> **Your assignment**:
Please restate every line below exactly, without any pictures.

### Source information ###

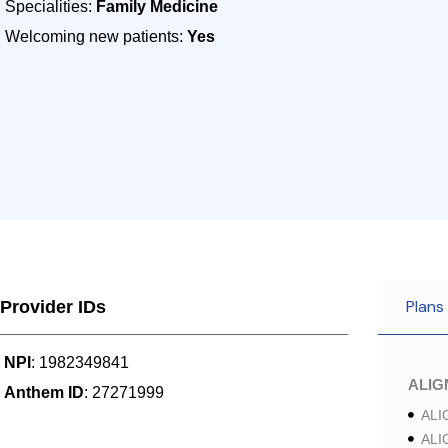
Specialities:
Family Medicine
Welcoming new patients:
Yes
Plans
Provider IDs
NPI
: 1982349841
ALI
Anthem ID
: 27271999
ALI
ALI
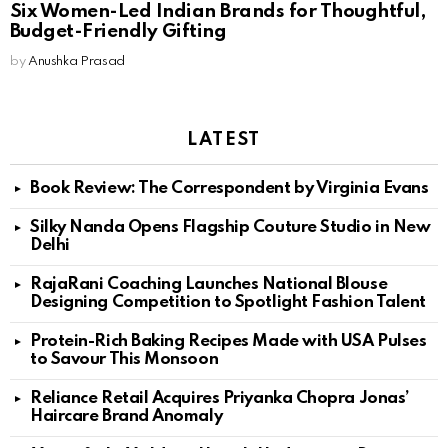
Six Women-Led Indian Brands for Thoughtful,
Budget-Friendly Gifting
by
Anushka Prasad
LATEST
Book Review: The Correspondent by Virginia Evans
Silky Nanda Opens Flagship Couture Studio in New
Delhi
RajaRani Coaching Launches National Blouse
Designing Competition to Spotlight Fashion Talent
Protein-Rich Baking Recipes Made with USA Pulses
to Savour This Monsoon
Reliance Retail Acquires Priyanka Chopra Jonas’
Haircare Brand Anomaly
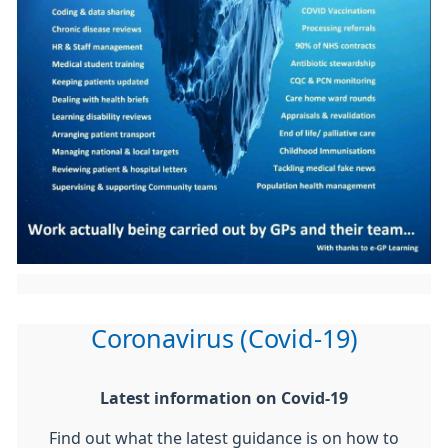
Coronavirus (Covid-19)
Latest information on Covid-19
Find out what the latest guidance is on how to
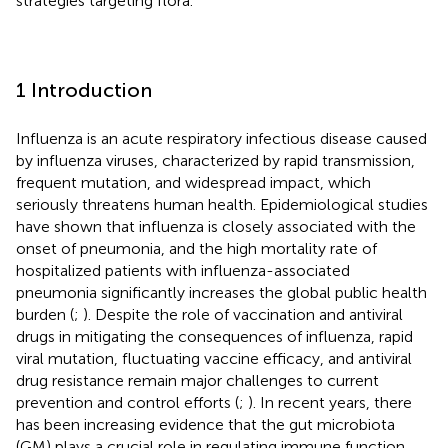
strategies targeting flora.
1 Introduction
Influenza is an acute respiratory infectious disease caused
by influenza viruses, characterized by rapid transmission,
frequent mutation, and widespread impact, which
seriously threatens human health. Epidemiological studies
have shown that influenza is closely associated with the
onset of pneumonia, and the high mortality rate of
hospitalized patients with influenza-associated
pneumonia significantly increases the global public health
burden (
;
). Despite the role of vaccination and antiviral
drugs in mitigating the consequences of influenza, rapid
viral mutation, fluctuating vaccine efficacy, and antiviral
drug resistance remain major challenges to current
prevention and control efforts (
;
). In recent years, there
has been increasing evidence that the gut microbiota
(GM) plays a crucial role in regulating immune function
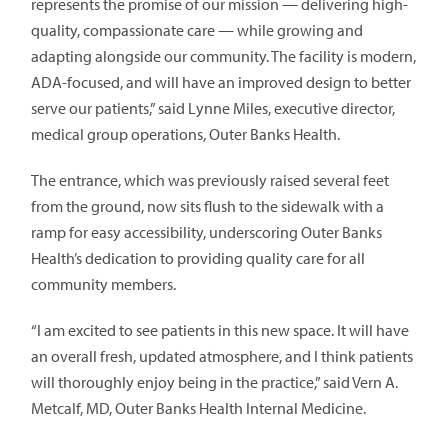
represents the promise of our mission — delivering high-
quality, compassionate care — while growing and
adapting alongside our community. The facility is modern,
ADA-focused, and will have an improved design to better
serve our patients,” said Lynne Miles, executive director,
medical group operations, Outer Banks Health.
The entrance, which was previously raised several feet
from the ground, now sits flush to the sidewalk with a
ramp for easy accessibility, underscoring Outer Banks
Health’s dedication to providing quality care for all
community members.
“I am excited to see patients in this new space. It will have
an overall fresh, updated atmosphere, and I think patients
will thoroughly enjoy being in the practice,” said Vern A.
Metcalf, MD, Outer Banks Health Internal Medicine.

###

> **Answer space**:
Specialities:
Family Medicine
Welcoming new patients:
Yes
Plans
Provider IDs
NPI
: 1982349841
ALI
Anthem ID
: 27271999
ALI
ALI
Six Women-Led Indian Brands for Thoughtful,
Budget-Friendly Gifting
by
Anushka Prasad
LATEST
Book Review: The Correspondent by Virginia Evans
Silky Nanda Opens Flagship Couture Studio in New
Delhi
RajaRani Coaching Launches National Blouse
Designing Competition to Spotlight Fashion Talent
Protein-Rich Baking Recipes Made with USA Pulses
to Savour This Monsoon
Reliance Retail Acquires Priyanka Chopra Jonas’
Haircare Brand Anomaly
Coronavirus (Covid-19)
Latest information on Covid-19
Find out what the latest guidance is on how to
strategies targeting flora.
1 Introduction
Influenza is an acute respiratory infectious disease caused
by influenza viruses, characterized by rapid transmission,
frequent mutation, and widespread impact, which
seriously threatens human health. Epidemiological studies
have shown that influenza is closely associated with the
onset of pneumonia, and the high mortality rate of
hospitalized patients with influenza-associated
pneumonia significantly increases the global public health
burden (
;
). Despite the role of vaccination and antiviral
drugs in mitigating the consequences of influenza, rapid
viral mutation, fluctuating vaccine efficacy, and antiviral
drug resistance remain major challenges to current
prevention and control efforts (
;
). In recent years, there
has been increasing evidence that the gut microbiota
(GM) plays a crucial role in regulating immune function
represents the promise of our mission — delivering high-
quality, compassionate care — while growing and
adapting alongside our community. The facility is modern,
ADA-focused, and will have an improved design to better
serve our patients,” said Lynne Miles, executive director,
medical group operations, Outer Banks Health.
The entrance, which was previously raised several feet
from the ground, now sits flush to the sidewalk with a
ramp for easy accessibility, underscoring Outer Banks
Health’s dedication to providing quality care for all
community members.
“I am excited to see patients in this new space. It will have
an overall fresh, updated atmosphere, and I think patients
will thoroughly enjoy being in the practice,” said Vern A.
Metcalf, MD, Outer Banks Health Internal Medicine.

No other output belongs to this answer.